| What is needed |
Reproduce word for word the part of the lines below that opens with the line containing "genus: Polygonia" and closes with the line containing "genus: Aotus", including both of those lines.

[Dataset records]
------------------------------------------------------------------------
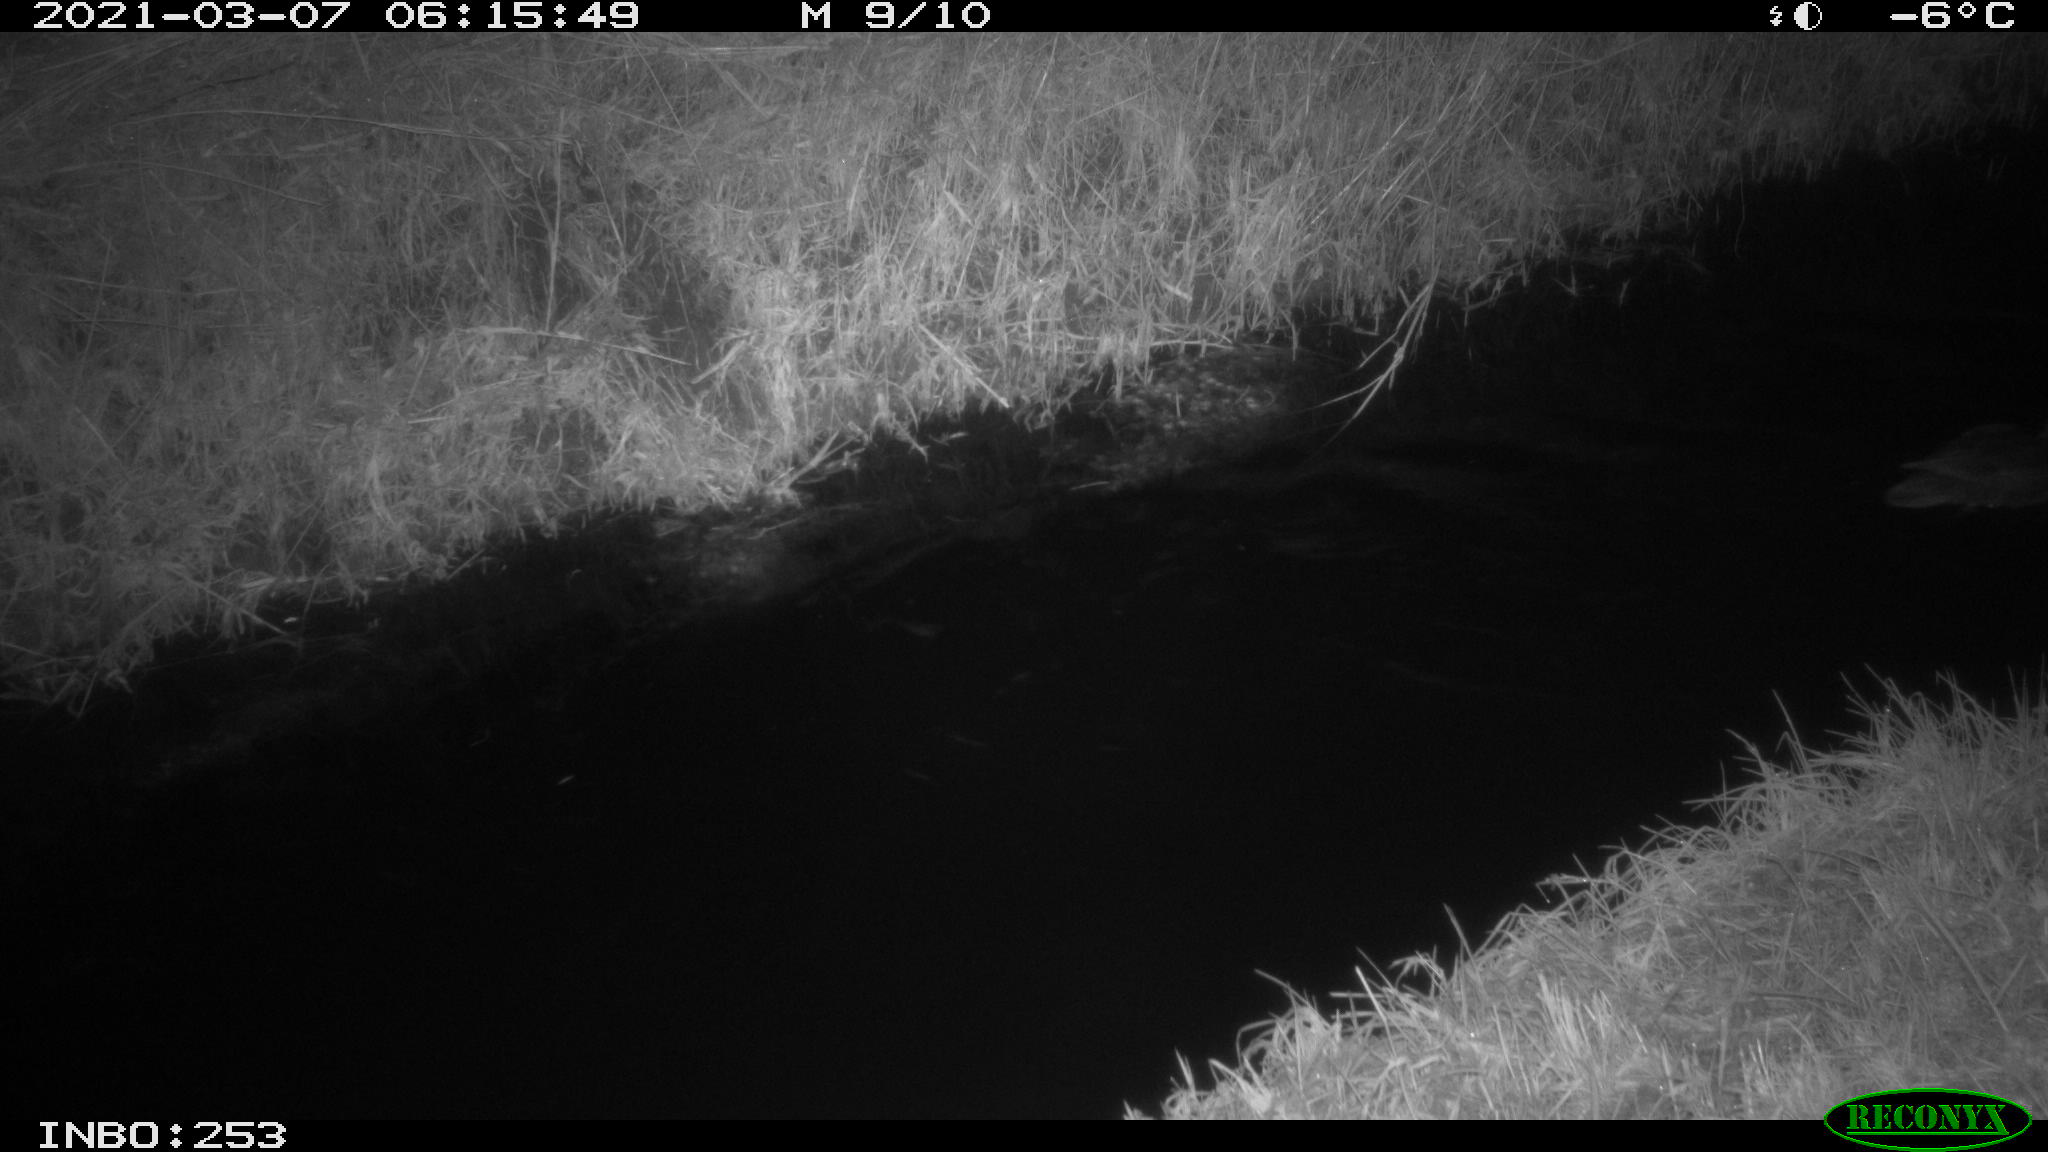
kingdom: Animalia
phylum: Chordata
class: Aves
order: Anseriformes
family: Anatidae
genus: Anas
------------------------------------------------------------------------
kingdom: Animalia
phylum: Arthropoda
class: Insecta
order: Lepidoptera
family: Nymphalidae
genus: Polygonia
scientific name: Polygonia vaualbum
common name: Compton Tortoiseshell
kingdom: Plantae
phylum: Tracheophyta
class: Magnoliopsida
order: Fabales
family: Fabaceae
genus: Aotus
------------------------------------------------------------------------
| Task response |
genus: Polygonia
scientific name: Polygonia vaualbum
common name: Compton Tortoiseshell
kingdom: Plantae
phylum: Tracheophyta
class: Magnoliopsida
order: Fabales
family: Fabaceae
genus: Aotus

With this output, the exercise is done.